19 de dezembro de 2007

"Paciência, paciência..."

(Original aqui)

Evo Morales e Lula têm algo em comum

“Paciência, paciência e paciência” foi o conselho que o presidente Lula deu aos bolivianos, em público, ao anunciar mais investimentos da Petrobrás no país vizinho. Talvez o conselho devesse ter sido dado aos que formulam as relações do Brasil com a Bolívia.

Governo e oposição concordam em dizer, na Bolívia, que o país está à beira de um perigoso conflito. A causa principal é o próprio presidente Evo Morales. Ele ensaiou o que chama de “refundação” da Bolívia com base numa constituição que mandou aprovar sem participação da oposição.

Entre outros itens bastante polêmicos, a constituição boliviana concede a populações indígenas e sua justiça comunitária o mesmo status de tribunais (com juízes que serão eleitos, em vez de apontados pelo Congresso). O documento, cuja legalidade está sendo contestada pela oposição, ajuda a dividir ainda mais um país ameaçado de rachar ao meio.

Em parte é responsabilidade direta de Evo Morales a atitude de muitos de seus seguidores, que qualificam qualquer forma de oposição ao presidente de conspiração emanada da “oligarquia branca”. O perigo de uma partição do país é real: as regiões mais prósperas e dinâmicas da Bolívia são as que não querem aceitar a constituição empurrada goela abaixo.

Quando Lula disse, na posse de Cristina Kirchner, que Evo Morales era “a coisa mais extraordinária” que havia acontecido na América Latina, ficou uma pergunta no ar. O presidente brasileiro estava se referindo a um fenômeno ou a um método? Ambos – o fenômeno Morales e seus métodos de governar – nada têm de novo nem de extraordinário na América Latina.

Evo Morales e Lula têm algo em comum, uma espécie de cacoete que se manifesta quando estão juntos: o velho hábito sindicalista de resolver coisas na base da conversa pessoal. O “extraordinário” Evo encontra-se com o “irmão mais velho” Lula e, no gogó, no fio do bigode, no tapa nas costas, resolvem que as relações entre dois países vão caminhar assim – “em resposta aos que queriam distanciamento”, como diz Lula.
Os erros de política externa brasileira em relação à Bolívia repetem-se com previsível monotonia.
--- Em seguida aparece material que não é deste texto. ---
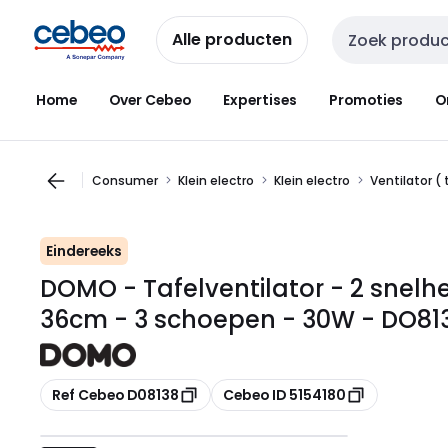
Overslaan
Overslaan
naar
naar
Alle producten
Zoekveld invoer
navigatie
inhoud
Home
Over Cebeo
Expertises
Promoties
O
Consumer
Klein electro
Klein electro
Ventilator ( 
Eindereeks
DOMO - Tafelventilator - 2 snelh
36cm - 3 schoepen - 30W - DO81
Kopiëren
Kopiëren
Ref Cebeo D08138
Cebeo ID 5154180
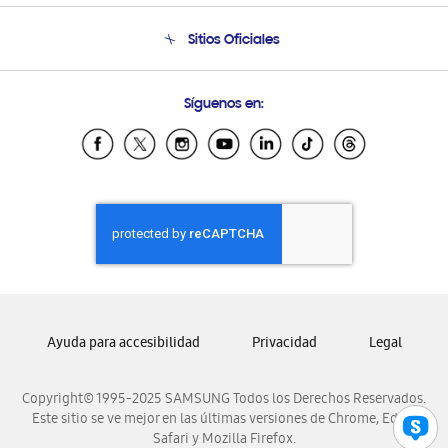
Condiciones de Compra
Soporte telefónico
Sitios Oficiales
Soporte vía eMail
Preguntas Frecuentes
Samsung Costa Rica
Síguenos en:
Samsung Ecuador
Samsung El Salvador
Samsung Guatemala
Samsung Honduras
Samsung Nicaragua
Samsung Panamá
Samsung República Dominicana
Samsung Venezuela
Ayuda para accesibilidad
Privacidad
Legal
Copyright© 1995-2025 SAMSUNG Todos los Derechos Reservados.
Este sitio se ve mejor en las últimas versiones de Chrome, Edge,
Safari y Mozilla Firefox.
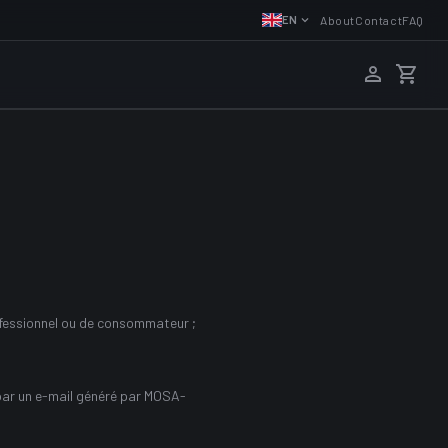
About
Contact
FAQ
EN
rofessionnel ou de consommateur ;
par un e-mail généré par MOSA-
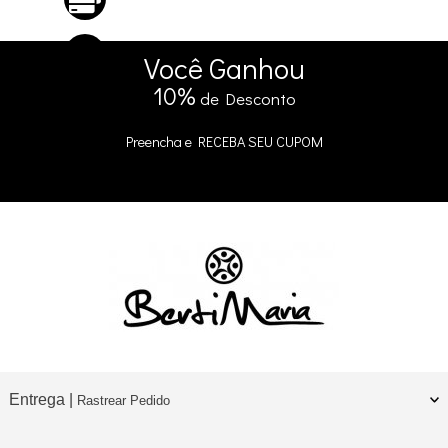
No Cartão
5% DE DESCONTO
no Pix e Boleto
Você
Ganhou
10%
de Desconto
Preencha e
RECEBA SEU CUPOM
Entrega |
Rastrear Pedido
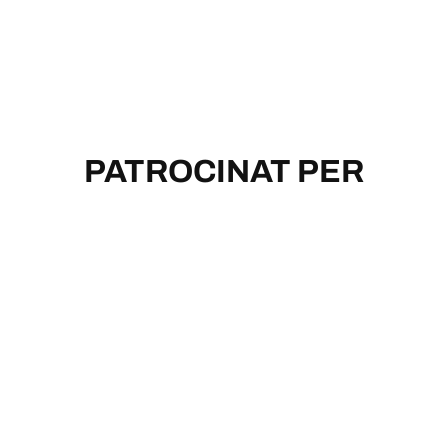
PATROCINAT PER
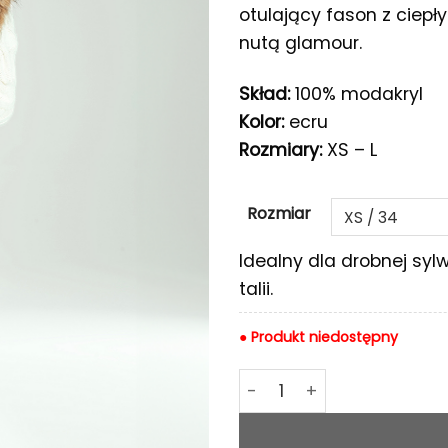
otulający fason z ciepł
nutą glamour.
Skład:
100% modakryl
Kolor:
ecru
Rozmiary:
XS – L
Rozmiar
Idealny dla drobnej sy
talii.
● Produkt niedostępny
ilość Kardigan Ingrid ecr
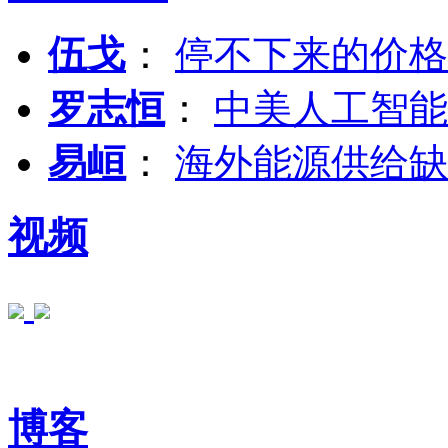
伍戈
：
停不下来的价格
罗志恒
：
中美人工智能
易峘
：
海外能源供给缺
视频
博客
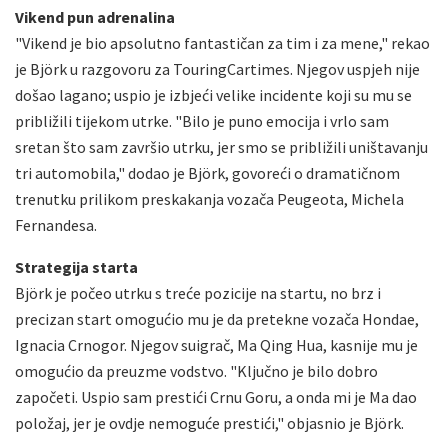
Vikend pun adrenalina
"Vikend je bio apsolutno fantastičan za tim i za mene," rekao
je Björk u razgovoru za TouringCartimes. Njegov uspjeh nije
došao lagano; uspio je izbjeći velike incidente koji su mu se
približili tijekom utrke. "Bilo je puno emocija i vrlo sam
sretan što sam završio utrku, jer smo se približili uništavanju
tri automobila," dodao je Björk, govoreći o dramatičnom
trenutku prilikom preskakanja vozača Peugeota, Michela
Fernandesa.
Strategija starta
Björk je počeo utrku s treće pozicije na startu, no brz i
precizan start omogućio mu je da pretekne vozača Hondae,
Ignacia Crnogor. Njegov suigrač, Ma Qing Hua, kasnije mu je
omogućio da preuzme vodstvo. "Ključno je bilo dobro
započeti. Uspio sam prestići Crnu Goru, a onda mi je Ma dao
položaj, jer je ovdje nemoguće prestići," objasnio je Björk.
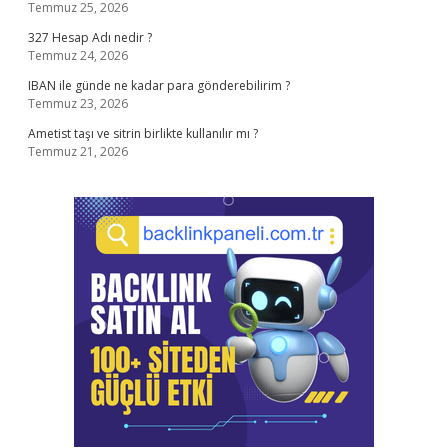
Temmuz 25, 2026
327 Hesap Adı nedir ?
Temmuz 24, 2026
IBAN ile günde ne kadar para gönderebilirim ?
Temmuz 23, 2026
Ametist taşı ve sitrin birlikte kullanılır mı ?
Temmuz 21, 2026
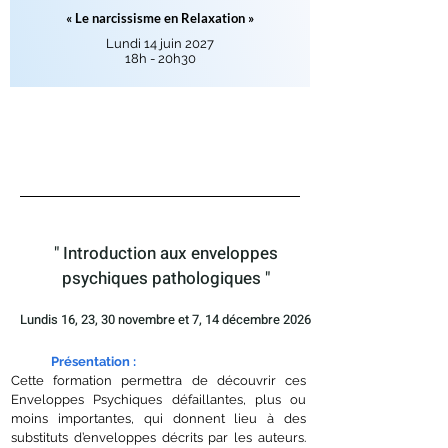
« Le narcissisme en Relaxation »
Lundi 14 juin 2027
18h - 20h30
Programme détaillé & Tarifs
Inscriptions
" Introduction aux enveloppes
psychiques pathologiques
"
Lundis 16, 23, 30 novembre et 7, 14 décembre 2026
Présentation
:
Cette formation permettra de découvrir ces
Enveloppes Psychiques défaillantes, plus ou
moins importantes, qui donnent lieu à des
substituts d’enveloppes décrits par les auteurs.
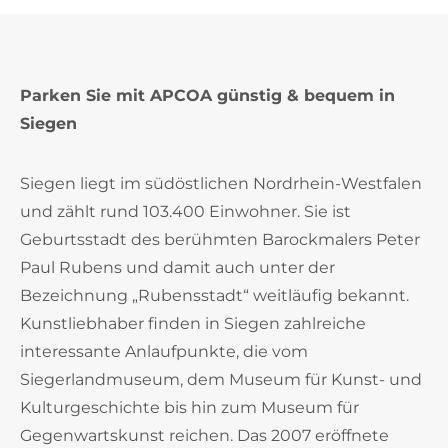
Parken Sie mit APCOA günstig & bequem in
Siegen
Siegen liegt im südöstlichen Nordrhein-Westfalen
und zählt rund 103.400 Einwohner. Sie ist
Geburtsstadt des berühmten Barockmalers Peter
Paul Rubens und damit auch unter der
Bezeichnung „Rubensstadt“ weitläufig bekannt.
Kunstliebhaber finden in Siegen zahlreiche
interessante Anlaufpunkte, die vom
Siegerlandmuseum, dem Museum für Kunst- und
Kulturgeschichte bis hin zum Museum für
Gegenwartskunst reichen. Das 2007 eröffnete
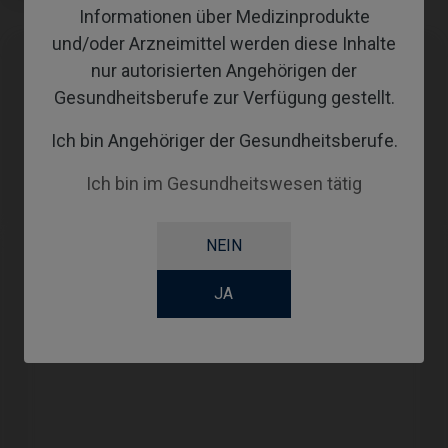
Informationen über Medizinprodukte
und/oder Arzneimittel werden diese Inhalte
nur autorisierten Angehörigen der
Kompatibilitäten
Gesundheitsberufe zur Verfügung gestellt.
Kompatible Marke
System
Plattform
Ich bin Angehöriger der Gesundheitsberufe.
IPD Tools & Extras
Tools
Ich bin im Gesundheitswesen tätig
NEIN
JA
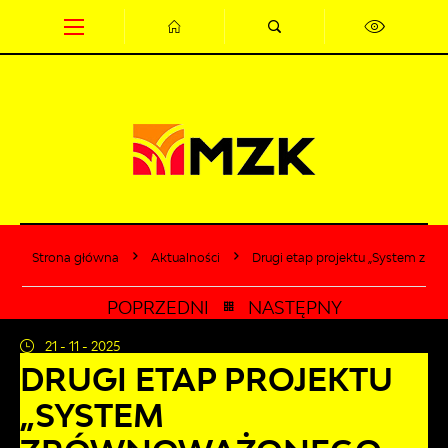
Przejdź do menu.
Przejdź do wyszukiwarki.
Przejdź do treści.
Przejdź do ustawień wielkości czcionki.
Wyłącz wersję kontrastową strony.
Strona główna
Aktualności
Drugi etap projektu „System zró
POPRZEDNI
NASTĘPNY
21 - 11 - 2025
DRUGI ETAP PROJEKTU
„SYSTEM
Está tudo nos manuais básicos de diplomacia: não interferir nos assuntos políticos do vizinho (que Lula fez ao endossar Morales antes das eleições); não tolerar quebras de contratos (que Lula obrigou a Petrobrás a fazer); não parecer apoiar um lado num conflito (que Lula obviamente faz com o uso político de estatais como a Petrobrás).

É bem ilustrativa a maneira como age a presidente do Chile (uma socialista com excelentes credenciais de resistência a uma ditadura), Michele Bachelet. A Bolívia tem com o Chile um velho e perigoso contencioso, que é a saída para o mar. Bachelet foi capaz de dar a Morales o tratamento que ele merece: cordial, formal, pragmático e calibrado na justa medida para não prometer nada que não tenha uma contrapartida.

O Chile não parece sofrer diante da Bolívia do mesmo complexo de culpa que o Brasil deixa transparecer – embora, do ponto de vista histórico (que Lula gosta de citar fora de contexto) os chilenos pudessem ser carimbados como “culpados” pelo fato dos bolivianos não terem direito ao mar. O governo brasileiro acha que a Petrobras é “culpada” pelo fato de ter investido e ganhado dinheiro na Bolívia? Que os plantadores brasileiros de soja na Bolívia estão “explorando” o país vizinho?

Outro jeito (errado) do presidente brasileiro ver o que acontece com o vizinho foi a comparação que fez, em La Paz, com a ajuda dada pela então Comunidade Européia a países como Portugal, Espanha e Grécia. Naquela época, uns trinta anos atrás, o dinheiro de Bruxelas (bombeado, sobretudo, por França e Alemanha) foi dado a Lisboa, Madri e Atenas sob condições bastante rígidas – sobretudo condições políticas.

Exigiu-se a manutenção de regimes democráticos pluralistas e abertos, o respeito total e completo a contratos e – no caso específico da Espanha – a entrada no pacto militar ocidental, a Otan (que os socialistas espanhóis fizeram). Se a história fosse lida em seu contexto por quem assessora Lula, as relações com a Bolívia poderiam ser diferentes.

Ninguém faz política externa entregando coisas de graça, ou sem contrapartida. Exigir respeito não é se comportar mal, nem prejudicar países vizinhos.